One last thing I've learned is that focus is important. Yes, that's something I should have known already, but I learn it anew all the time. It's easy to get distracted by shiny things and go off on tangents. I even allow for that inevitability in the tag line of this blog. Every time I go off exploring some new thing, I find it difficult to keep making progress on the other things I want to get done.
I do think there's value in exploring and learning about stuff that's tangential to my main interests, but I need to temper those excursions so they don't take over all of my free time. Keep your eye on the prize, so to speak. That's why I find it funny looking back at my list of things I want to master in my lifetime. Eleven things is too much, and with hindsight I can easily eliminate four of them as simply being hobbies or things I won't really pursue in the future. That leaves seven things I want to master in my lifetime (to my personal definition of mastery), two of which I already feel that I've accomplished. That's much more manageable and might even leave room for new future interests.
It's useful to have exploratory periods where you're expanding your horizons to see what's out there, and then have consolidation periods where you concentrate on one thing for a while.

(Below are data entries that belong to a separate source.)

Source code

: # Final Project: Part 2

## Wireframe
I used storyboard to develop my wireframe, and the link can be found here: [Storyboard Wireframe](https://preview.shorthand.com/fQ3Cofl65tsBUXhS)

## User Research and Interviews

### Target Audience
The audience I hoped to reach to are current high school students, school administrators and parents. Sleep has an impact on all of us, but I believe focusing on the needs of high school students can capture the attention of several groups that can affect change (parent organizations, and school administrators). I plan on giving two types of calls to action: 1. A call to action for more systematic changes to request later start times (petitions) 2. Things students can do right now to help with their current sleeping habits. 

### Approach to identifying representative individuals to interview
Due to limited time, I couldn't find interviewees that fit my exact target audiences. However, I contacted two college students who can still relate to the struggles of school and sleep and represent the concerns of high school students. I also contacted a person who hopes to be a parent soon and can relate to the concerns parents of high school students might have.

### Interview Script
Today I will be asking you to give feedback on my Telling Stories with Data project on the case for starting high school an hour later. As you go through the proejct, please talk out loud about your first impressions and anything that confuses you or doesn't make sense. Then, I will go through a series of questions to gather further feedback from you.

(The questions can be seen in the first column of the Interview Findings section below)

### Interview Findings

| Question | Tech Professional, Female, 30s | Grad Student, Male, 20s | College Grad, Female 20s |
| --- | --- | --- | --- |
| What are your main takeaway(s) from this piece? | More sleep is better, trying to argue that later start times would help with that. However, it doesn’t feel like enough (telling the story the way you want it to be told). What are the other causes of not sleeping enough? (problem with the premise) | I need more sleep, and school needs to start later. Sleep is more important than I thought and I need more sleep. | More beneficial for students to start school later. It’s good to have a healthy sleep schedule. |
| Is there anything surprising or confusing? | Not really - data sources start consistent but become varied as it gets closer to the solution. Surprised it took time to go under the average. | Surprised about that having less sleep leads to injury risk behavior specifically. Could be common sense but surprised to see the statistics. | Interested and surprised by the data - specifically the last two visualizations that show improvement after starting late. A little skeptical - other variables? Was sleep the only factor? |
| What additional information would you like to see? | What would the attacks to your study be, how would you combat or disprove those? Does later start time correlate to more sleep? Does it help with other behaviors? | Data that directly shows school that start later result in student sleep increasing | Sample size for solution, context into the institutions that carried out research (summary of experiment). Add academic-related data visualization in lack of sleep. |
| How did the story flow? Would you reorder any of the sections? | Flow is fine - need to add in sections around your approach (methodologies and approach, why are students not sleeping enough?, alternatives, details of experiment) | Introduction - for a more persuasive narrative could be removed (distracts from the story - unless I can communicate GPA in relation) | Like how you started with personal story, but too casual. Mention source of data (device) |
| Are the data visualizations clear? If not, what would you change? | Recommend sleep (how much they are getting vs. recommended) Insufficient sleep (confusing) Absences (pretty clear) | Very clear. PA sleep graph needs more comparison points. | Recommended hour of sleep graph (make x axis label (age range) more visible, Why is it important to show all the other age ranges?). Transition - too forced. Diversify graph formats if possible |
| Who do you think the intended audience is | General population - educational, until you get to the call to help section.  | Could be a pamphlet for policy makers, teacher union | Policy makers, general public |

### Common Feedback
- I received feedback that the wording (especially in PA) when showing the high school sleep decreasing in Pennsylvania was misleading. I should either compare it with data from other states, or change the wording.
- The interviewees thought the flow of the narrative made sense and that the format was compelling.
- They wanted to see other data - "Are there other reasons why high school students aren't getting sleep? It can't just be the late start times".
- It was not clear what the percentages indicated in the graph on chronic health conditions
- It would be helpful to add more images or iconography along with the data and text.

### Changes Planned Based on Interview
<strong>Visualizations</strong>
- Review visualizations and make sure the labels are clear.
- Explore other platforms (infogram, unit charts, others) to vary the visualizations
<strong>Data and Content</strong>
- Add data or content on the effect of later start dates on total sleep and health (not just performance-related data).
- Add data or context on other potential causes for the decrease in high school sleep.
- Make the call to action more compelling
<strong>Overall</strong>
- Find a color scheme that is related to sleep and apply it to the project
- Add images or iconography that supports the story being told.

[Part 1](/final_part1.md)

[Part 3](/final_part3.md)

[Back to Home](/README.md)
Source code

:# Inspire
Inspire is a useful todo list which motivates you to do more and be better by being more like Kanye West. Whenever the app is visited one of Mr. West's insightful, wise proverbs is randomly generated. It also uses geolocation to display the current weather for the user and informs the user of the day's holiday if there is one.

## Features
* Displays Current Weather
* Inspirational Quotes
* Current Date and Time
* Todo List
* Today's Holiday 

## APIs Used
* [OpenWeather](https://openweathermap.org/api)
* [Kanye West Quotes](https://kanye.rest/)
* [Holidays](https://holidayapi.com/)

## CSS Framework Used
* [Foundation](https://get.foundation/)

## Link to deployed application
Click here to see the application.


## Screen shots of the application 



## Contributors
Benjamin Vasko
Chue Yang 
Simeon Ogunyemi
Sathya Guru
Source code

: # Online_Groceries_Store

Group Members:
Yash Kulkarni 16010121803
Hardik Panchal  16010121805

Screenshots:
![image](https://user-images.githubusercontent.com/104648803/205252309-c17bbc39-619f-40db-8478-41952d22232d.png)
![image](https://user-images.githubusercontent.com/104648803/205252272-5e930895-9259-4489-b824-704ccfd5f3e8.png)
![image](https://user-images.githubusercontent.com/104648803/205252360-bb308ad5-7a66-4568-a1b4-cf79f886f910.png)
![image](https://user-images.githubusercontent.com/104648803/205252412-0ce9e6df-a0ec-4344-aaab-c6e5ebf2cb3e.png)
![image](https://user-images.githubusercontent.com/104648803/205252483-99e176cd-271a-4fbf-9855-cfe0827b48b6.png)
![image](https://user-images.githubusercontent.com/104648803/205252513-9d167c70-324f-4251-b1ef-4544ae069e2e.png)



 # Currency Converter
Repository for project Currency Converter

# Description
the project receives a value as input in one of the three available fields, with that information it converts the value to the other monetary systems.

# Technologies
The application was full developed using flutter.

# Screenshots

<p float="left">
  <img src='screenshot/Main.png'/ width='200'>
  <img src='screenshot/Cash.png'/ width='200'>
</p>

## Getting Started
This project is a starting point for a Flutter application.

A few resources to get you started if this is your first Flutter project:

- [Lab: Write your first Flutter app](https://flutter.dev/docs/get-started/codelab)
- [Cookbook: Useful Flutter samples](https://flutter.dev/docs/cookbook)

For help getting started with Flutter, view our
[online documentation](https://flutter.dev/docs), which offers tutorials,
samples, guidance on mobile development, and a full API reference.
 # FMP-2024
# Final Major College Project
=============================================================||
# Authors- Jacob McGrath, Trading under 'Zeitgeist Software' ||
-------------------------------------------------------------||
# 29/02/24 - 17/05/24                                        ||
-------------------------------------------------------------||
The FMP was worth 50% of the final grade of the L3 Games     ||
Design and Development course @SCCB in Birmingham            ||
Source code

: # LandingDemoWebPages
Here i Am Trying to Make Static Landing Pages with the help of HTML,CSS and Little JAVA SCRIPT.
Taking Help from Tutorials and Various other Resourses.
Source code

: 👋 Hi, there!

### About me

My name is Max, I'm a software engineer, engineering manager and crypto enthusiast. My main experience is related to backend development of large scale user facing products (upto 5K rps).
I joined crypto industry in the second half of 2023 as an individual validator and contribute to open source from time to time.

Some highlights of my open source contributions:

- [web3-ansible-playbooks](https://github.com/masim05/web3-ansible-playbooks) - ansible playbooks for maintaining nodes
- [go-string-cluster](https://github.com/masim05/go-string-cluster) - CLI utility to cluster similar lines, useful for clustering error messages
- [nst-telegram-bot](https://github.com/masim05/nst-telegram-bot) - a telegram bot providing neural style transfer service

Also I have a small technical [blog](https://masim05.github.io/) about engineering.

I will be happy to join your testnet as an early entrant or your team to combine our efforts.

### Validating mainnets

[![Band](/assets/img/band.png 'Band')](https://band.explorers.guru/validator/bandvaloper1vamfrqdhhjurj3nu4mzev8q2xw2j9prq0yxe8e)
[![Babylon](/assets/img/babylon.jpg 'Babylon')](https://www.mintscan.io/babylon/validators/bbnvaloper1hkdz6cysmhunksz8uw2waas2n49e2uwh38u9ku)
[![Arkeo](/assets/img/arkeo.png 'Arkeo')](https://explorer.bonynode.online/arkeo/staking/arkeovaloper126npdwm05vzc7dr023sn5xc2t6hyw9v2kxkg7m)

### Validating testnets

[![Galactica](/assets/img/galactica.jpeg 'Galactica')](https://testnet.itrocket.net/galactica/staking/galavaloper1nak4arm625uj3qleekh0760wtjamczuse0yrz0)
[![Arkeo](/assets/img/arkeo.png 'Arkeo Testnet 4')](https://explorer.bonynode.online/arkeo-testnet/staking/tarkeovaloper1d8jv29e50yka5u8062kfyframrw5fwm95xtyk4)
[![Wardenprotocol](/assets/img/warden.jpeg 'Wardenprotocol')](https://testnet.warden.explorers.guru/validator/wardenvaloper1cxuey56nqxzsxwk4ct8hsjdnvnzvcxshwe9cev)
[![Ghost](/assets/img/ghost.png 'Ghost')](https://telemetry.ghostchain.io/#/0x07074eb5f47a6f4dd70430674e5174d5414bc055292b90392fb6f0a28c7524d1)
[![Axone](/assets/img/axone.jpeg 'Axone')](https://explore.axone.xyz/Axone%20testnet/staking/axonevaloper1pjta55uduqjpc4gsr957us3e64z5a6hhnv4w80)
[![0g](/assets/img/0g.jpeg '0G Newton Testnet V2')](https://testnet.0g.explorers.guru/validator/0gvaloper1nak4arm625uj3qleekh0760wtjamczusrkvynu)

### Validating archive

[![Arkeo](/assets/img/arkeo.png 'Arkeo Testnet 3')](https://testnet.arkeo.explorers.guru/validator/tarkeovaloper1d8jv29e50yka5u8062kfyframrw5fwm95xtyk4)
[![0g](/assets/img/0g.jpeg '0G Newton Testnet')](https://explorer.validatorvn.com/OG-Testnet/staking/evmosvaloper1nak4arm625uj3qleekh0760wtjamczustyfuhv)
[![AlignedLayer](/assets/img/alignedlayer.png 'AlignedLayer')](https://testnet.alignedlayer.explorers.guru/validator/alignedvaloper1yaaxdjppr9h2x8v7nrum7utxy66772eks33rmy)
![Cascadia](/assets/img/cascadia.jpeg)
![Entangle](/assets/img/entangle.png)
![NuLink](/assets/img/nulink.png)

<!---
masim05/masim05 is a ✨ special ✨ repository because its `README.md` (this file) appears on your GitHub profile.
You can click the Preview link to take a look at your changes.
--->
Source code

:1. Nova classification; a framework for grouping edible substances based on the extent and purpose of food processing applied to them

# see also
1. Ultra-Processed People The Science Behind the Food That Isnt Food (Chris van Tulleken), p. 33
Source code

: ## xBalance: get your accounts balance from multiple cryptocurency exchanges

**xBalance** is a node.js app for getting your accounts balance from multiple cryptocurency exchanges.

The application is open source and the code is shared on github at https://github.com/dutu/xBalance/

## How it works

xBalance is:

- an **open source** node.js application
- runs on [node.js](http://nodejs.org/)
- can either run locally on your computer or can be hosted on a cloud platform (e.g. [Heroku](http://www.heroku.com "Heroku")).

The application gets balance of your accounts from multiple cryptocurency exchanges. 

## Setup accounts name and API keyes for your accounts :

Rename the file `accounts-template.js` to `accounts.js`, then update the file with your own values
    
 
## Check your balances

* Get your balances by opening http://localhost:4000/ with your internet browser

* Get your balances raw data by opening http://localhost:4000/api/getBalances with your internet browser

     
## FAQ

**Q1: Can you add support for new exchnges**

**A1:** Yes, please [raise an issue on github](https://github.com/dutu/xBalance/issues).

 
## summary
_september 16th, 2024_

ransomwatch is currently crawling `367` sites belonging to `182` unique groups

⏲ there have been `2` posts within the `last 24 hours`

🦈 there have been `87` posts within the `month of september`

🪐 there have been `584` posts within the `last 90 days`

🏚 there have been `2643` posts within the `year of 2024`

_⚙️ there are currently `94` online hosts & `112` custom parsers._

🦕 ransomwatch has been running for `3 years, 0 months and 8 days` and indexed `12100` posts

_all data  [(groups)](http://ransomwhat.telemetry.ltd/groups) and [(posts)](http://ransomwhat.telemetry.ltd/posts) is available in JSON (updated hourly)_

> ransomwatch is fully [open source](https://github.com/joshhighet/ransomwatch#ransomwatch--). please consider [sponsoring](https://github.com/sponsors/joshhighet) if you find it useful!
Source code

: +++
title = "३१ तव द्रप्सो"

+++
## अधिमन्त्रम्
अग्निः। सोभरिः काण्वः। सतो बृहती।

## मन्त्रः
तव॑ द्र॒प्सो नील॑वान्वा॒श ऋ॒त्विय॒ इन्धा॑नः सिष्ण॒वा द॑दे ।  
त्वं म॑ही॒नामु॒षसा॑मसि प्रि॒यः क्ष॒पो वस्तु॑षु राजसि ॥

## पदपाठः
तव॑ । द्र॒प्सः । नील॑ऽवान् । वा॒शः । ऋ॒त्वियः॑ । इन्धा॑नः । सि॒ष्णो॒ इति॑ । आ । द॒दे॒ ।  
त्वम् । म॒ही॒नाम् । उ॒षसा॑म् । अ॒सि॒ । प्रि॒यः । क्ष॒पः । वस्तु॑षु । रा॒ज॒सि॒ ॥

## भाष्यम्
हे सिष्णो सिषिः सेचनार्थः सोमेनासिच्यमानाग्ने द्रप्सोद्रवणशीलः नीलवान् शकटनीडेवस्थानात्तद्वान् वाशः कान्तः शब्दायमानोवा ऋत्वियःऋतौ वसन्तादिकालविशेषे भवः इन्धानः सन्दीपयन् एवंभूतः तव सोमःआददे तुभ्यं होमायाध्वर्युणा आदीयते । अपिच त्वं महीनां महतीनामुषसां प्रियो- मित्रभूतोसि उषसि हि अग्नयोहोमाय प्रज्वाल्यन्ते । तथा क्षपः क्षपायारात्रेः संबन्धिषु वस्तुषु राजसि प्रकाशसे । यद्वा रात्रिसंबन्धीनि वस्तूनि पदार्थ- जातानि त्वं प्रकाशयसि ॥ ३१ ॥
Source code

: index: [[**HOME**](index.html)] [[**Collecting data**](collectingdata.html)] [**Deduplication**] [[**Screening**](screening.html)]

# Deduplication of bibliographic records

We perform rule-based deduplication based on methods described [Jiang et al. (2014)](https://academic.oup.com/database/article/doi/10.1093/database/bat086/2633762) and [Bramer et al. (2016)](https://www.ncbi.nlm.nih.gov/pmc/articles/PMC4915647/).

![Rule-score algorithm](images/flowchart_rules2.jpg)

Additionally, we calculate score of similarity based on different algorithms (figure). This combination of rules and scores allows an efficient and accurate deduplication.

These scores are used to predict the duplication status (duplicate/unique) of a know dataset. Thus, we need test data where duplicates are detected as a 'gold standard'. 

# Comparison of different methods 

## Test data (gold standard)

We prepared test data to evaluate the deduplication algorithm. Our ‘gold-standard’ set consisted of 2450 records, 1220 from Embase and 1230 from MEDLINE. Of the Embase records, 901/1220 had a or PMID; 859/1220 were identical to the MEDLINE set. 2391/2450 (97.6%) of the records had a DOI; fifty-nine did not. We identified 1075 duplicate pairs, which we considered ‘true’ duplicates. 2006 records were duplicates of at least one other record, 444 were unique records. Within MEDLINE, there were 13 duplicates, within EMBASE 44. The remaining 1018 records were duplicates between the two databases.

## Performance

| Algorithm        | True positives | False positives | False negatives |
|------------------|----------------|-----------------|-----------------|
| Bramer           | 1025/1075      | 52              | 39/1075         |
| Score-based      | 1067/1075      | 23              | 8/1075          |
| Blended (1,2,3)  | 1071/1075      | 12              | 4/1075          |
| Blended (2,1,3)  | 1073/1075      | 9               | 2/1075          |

It's a natural ebb and flow of learning that allows you to be aware of more subjects outside of what you normally do while still learning something deeply.
Next year I'm due for a consolidation period, so I want to narrow the topics I write about as well as the topics I learn about. This past year I let my writing topics go far and wide. Next year, I'm aiming to focus on software development, at least for the first part of the year. Partly, this refocusing is because writing and learning are so intertwined. I write about what I'm learning about because it's easier to pick topics that are interesting and fresh to me, and vice versa, I need to learn about what I'm writing about for obvious reasons. Learning and writing kind of drive each other. If I add focus to that combination, I can make better progress on the things I care about.
I've found that I enjoy putting things I'm learning into my own words in an attempt to explain them. I find great value in sharing knowledge, and I hope that some of the things I've written have sparked ideas in others. I could try writing more about stuff that would appeal to a wider audience, but that doesn't seem genuine to me and would probably show. I could write about stuff that I've known about for a long time, but I wouldn't be as interested in writing about stuff that's no longer challenging to me and that would show as well. I find that the best topics to write about are those that I'm dealing with and learning and doing right now. I sincerely thank you, my readers for taking the time to look at my articles and share your thoughts here and there. I can't wait to see what another year of blogging holds. Happy New Year!